TEXT TO READ:

○ ○ ○

National Parc de Virunga, Zaïre – Today was the day we were to see the Silverback gorillas – one of the main reasons we came on this safari in the first place. We hiked up to the rangers station in the hills at 7:30 a.m., only to be told that they couldn’t take our whole group that day because another group of people had already headed off to see the gorillas – that thanks to our courier’s management. After talking to the ranger he agreed to get a guide to take Rich and I to meet the others who’d gone ahead, while the rest of our group went and saw a different set of gorillas. We set off with our guide (who spoke no English and no French) and hiked through the Zairean hills for about an hour, then the guide led us through the dense jungle in search of the gorillas. When the jungle was too dense the guide would use his razor sharp machete to chop through the thick overgrowth – the bushes, small trees, you name it, so we could get through. It was really cool listening to the metallic ring of the blade as it cut through the overgrowth. We passed a few gorilla nests made of flattened tree branches before catching our first sight of “Oscar” the 35 year old Silverback sitting atop a tree looking around. It was an amazing sight seeing this massive animal sitting on top of the tree – the tree almost unable to hold the gorilla’s weight. He really looked as though he were on the lookout for us. After Rich and I had found the rest of the group, Oscar decided to climb down and walk off into the jungle, so we followed him into a small clearing where he sat down and let us sit near him on the ground.
Oscar’s daughter and small son came out of the bushes and graced us with their presence.
I was sitting about two yards from this massive wild animal which could have killed me without any effort whatsoever in an instant if he had held such an inclination. His daughter and smaller son (which looked exactly like a small stuffed animal) sat in front of the large male playing in the leaves, making the two youngsters less than three feet from where I was squatting. I was taking photos like mad, and ended up using the macro feature on my wide angle lens because I was so close to the creatures. That was a little unnerving – macro lenses are only used when you’re really close to the subject you’re photographing – things like bugs and flowers, not Silverback gorillas.
There really isn’t any reason to be that close to them, but we were and it was amazing. After sitting with the three gorillas for an hour Oscar decided it was time for us to leave so he got up and walked right through the middle of our group to head off into the jungle.
One of the American girls we were with happened to be standing right in the huge beast’s path, but she couldn’t get out of the way because there was dense jungle on one side and one of our African guides on the other. The guide kept telling her to take a photo of Oscar as he approached closer and closer towards her, but all she could do was scream, “I don’t want to take a photo! I just want to get out of the way!” Oscar passed within a foot of where I was sitting and I didn’t miss seeing one inch of his huge body mass as he passed by. Since our hour with the gorillas was finished we hiked two hours back to the ranger’s station where we said good-bye to the others in our group. During our hike back we saw another gorilla, a younger male who didn’t have his own family group yet, follow us up the path for a spell before diving off into the jungle.

○ ○ ○

DATA:

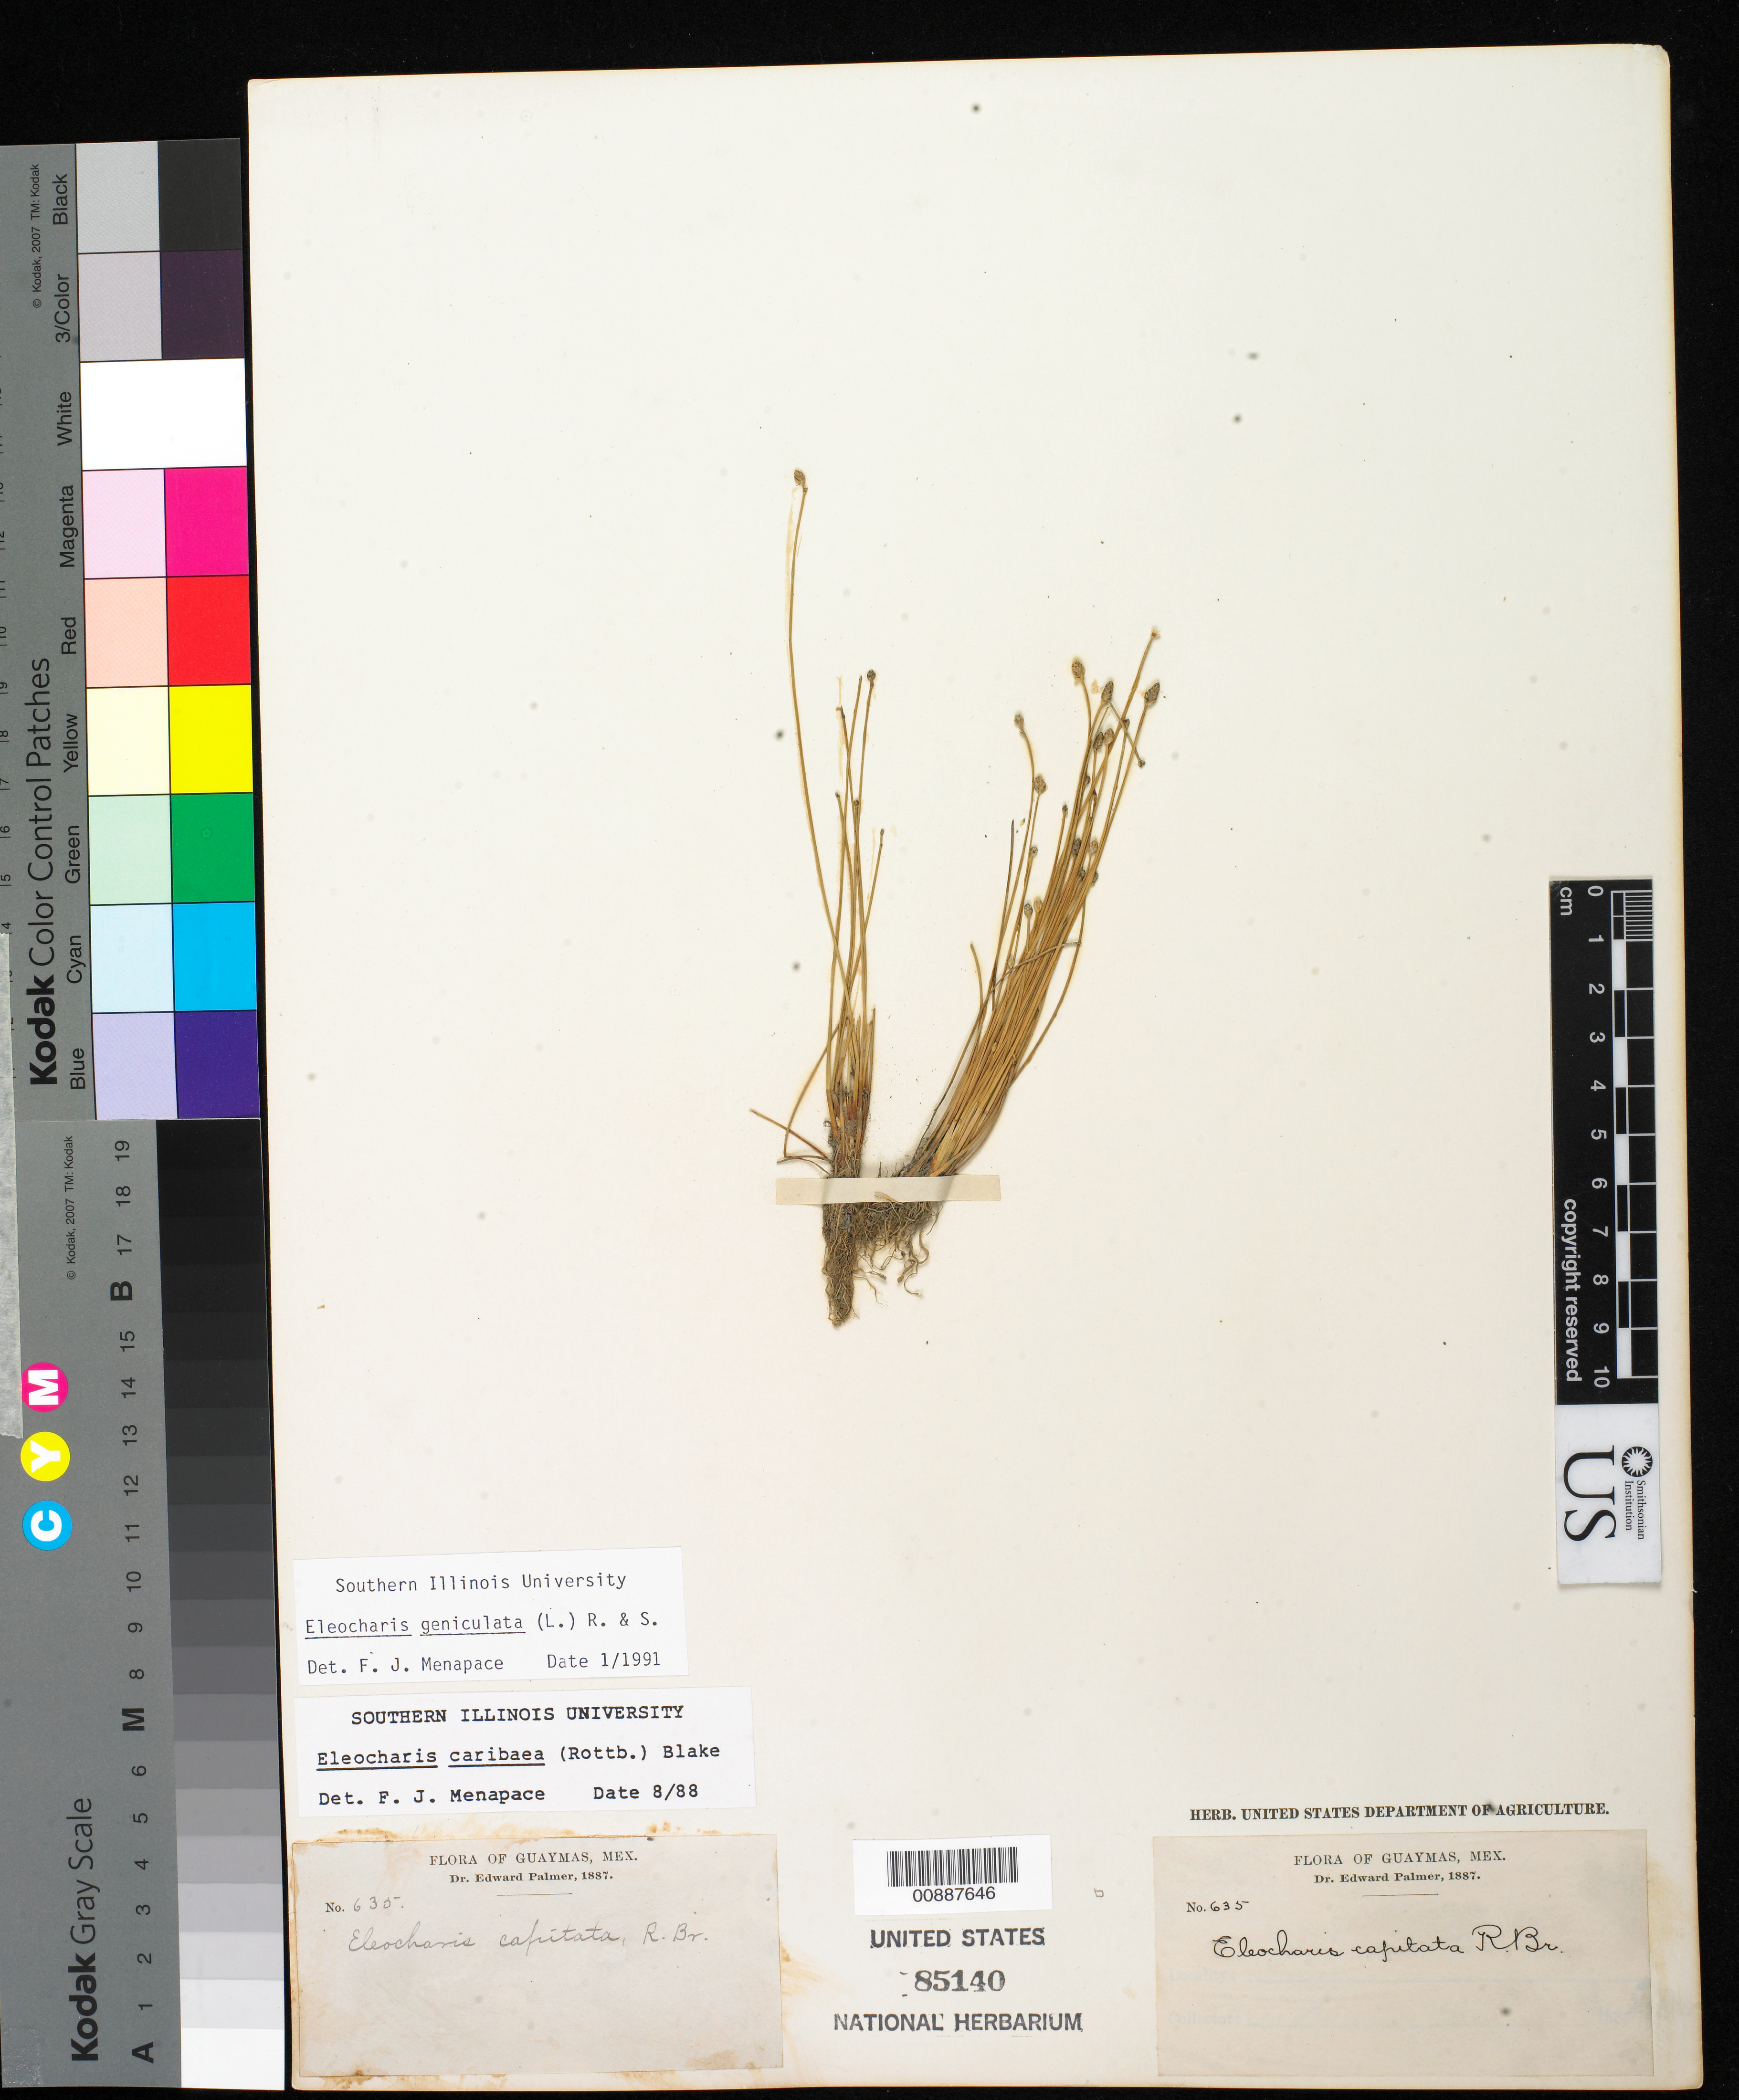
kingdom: Plantae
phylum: Tracheophyta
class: Liliopsida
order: Poales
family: Cyperaceae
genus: Eleocharis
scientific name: Eleocharis geniculata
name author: (L.) Roem. & Schult.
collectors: E. Palmer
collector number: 635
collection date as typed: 1887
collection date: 1887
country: Mexico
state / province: Sonora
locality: Guaymas, Sonora.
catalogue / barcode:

○ ○ ○

TASKS TO PERFORM:
1. From the gorilla trek account, reproduce everything from "Oscar’s daughter and" down to "not Silverback gorillas." word for word.
2. How old was the Silverback named Oscar, according to the gorilla trek account?

SOLUTIONS TO THE EXERCISE:
1.
Oscar’s daughter and small son came out of the bushes and graced us with their presence.
I was sitting about two yards from this massive wild animal which could have killed me without any effort whatsoever in an instant if he had held such an inclination. His daughter and smaller son (which looked exactly like a small stuffed animal) sat in front of the large male playing in the leaves, making the two youngsters less than three feet from where I was squatting. I was taking photos like mad, and ended up using the macro feature on my wide angle lens because I was so close to the creatures. That was a little unnerving – macro lenses are only used when you’re really close to the subject you’re photographing – things like bugs and flowers, not Silverback gorillas.

2. 35 years old.